In Grosswangen wurde er dann noch mal Tages-Zweiter hinter Gaststarter Guillod, wodurch er als Gesamt-Zweiter mit einem Rückstand von neun Zählern auf Baumgartner zum Showdown nach Amriswil reiste.
Baumgartner seinerseits fand nach anfänglichen Schwierigkeiten über den Kampf immer mehr zu seinem Spiel. Mit seinem Doppelsieg in Frauenfeld übernahm er erstmals die Führung in der Meisterschaft und verteidigte diese erfolgreich bis zum Finale in Amriswil.
Die Vorzeichen für eine erfolgreiche Titelverteidigung sahen für Baumgartner sehr gut aus – zumal er vor seinem Heimpublikum zum Titelgewinn auffahren konnte.

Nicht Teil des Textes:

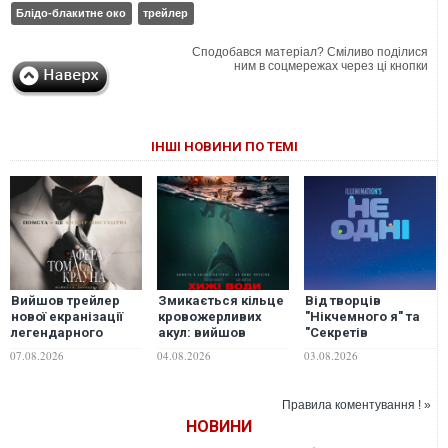
Блідо-блакитне око
трейлер
Сподобався матеріал? Сміливо поділися
ним в соцмережах через ці кнопки
ІНШІ НОВИНИ ПО ТЕМІ
Вийшов трейлер
Змикається кільце
Від творців
нової екранізації
кровожерливих
"Нікчемного я" та
легендарного
акул: вийшов
"Секретів
фільму "Афера
трейлер трилера
домашніх тварин":
07.08.2026
04.08.2026
03.08.2026
Томаса Крауна"
"Хижі води"
вийшов тизер
анімаційної
пригоди "Не одні"
Правила коментування ! »
НОВИНИ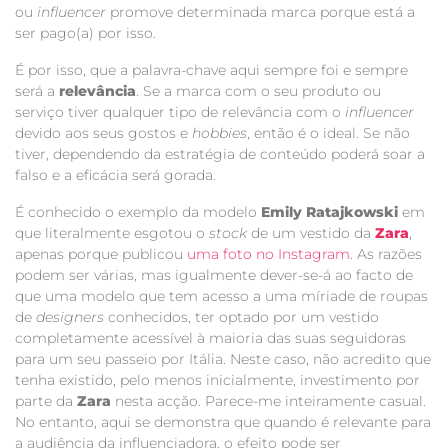
ou
influencer
promove determinada marca porque está a
ser pago(a) por isso.
É por isso, que a palavra-chave aqui sempre foi e sempre
será a
relevância
. Se a marca com o seu produto ou
serviço tiver qualquer tipo de relevância com o
influencer
devido aos seus gostos e
hobbies
, então é o ideal. Se não
tiver, dependendo da estratégia de conteúdo poderá soar a
falso e a eficácia será gorada.
É conhecido o exemplo da modelo
Emily Ratajkowski
em
que literalmente esgotou o
stock
de um vestido da
Zara
,
apenas porque publicou
uma foto no Instagram
. As razões
podem ser várias, mas igualmente dever-se-á ao facto de
que uma modelo que tem acesso a uma míriade de roupas
de
designers
conhecidos, ter optado por um vestido
completamente acessível à maioria das suas seguidoras
para um seu passeio por Itália. Neste caso, não acredito que
tenha existido, pelo menos inicialmente, investimento por
parte da
Zara
nesta acção. Parece-me inteiramente casual.
No entanto, aqui se demonstra que quando é relevante para
a audiência da influenciadora, o efeito pode ser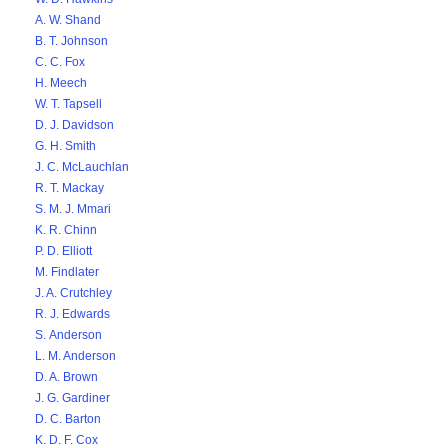
A. W. Shand
B. T. Johnson
C. C. Fox
H. Meech
W. T. Tapsell
D. J. Davidson
G. H. Smith
J. C. McLauchlan
R. T. Mackay
S. M. J. Mmari
K. R. Chinn
P. D. Elliott
M. Findlater
J. A. Crutchley
R. J. Edwards
S. Anderson
L. M. Anderson
D. A. Brown
J. G. Gardiner
D. C. Barton
K. D. F. Cox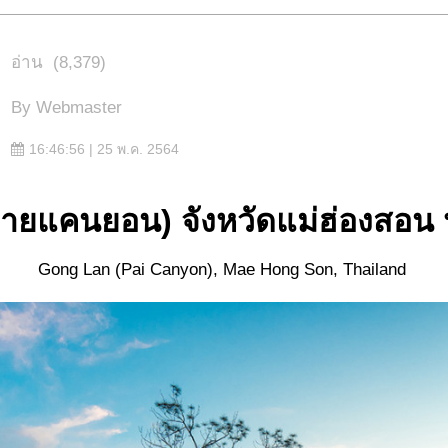
อ่าน
(8,379)
By
Webmaster
16:46:56 | 25 พ.ค. 2564
ายแคนยอน) จังหวัดแม่ฮ่องสอน
Gong Lan (Pai Canyon), Mae Hong Son, Thailand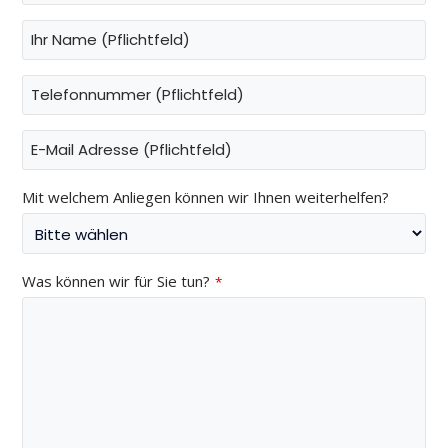
Mit welchem Anliegen können wir Ihnen weiterhelfen?
Was können wir für Sie tun?
*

Doch aus seiner Sicht leider, kam alles anders als gedacht: Mit dem Sieg im ersten Rennen übernahm Clermont die Leader-Position. Auch verletzungsbedingt erneut in die Defensive gedrängt, versuchte Baumgartner im letzten Saisonrennen das Ruder nochmals rumzureißen. Doch ein schwerer Rennunfall verhinderte dies, da das Rennen abgebrochen werden musste und aufgrund der dunklen Lichtverhältnisse nicht mehr neu gestartet werden konnte. Die Gefahr von weiteren Unfällen war zu groß, ein Re-Start nicht zu verantworten.
Jason Clermont: Ein verdienter Champion
Wenngleich man sich eine Titelentscheidung nie so wünscht, darf man doch sagen, dass Jason Clermont den Meistertitel verdient hat. Auch ein Baumgartner und ein Furlato wären aufgrund der gezeigten Leistungen und des Saisonverlaufs verdiente Schweizer Meister. Doch es sollte nicht sein.
Wirft man einen sachlichen Blick auf die Resultate, dann ist Clermont nicht nur ein würdiger Champion, sondern auch ein logischer. Er eroberte vier Tagessiege, acht Laufsiege und etliche Podiums-Platzierungen, hatte das ganze Jahr keinen Ausfall und verpasste außerdem den Saisonauftakt.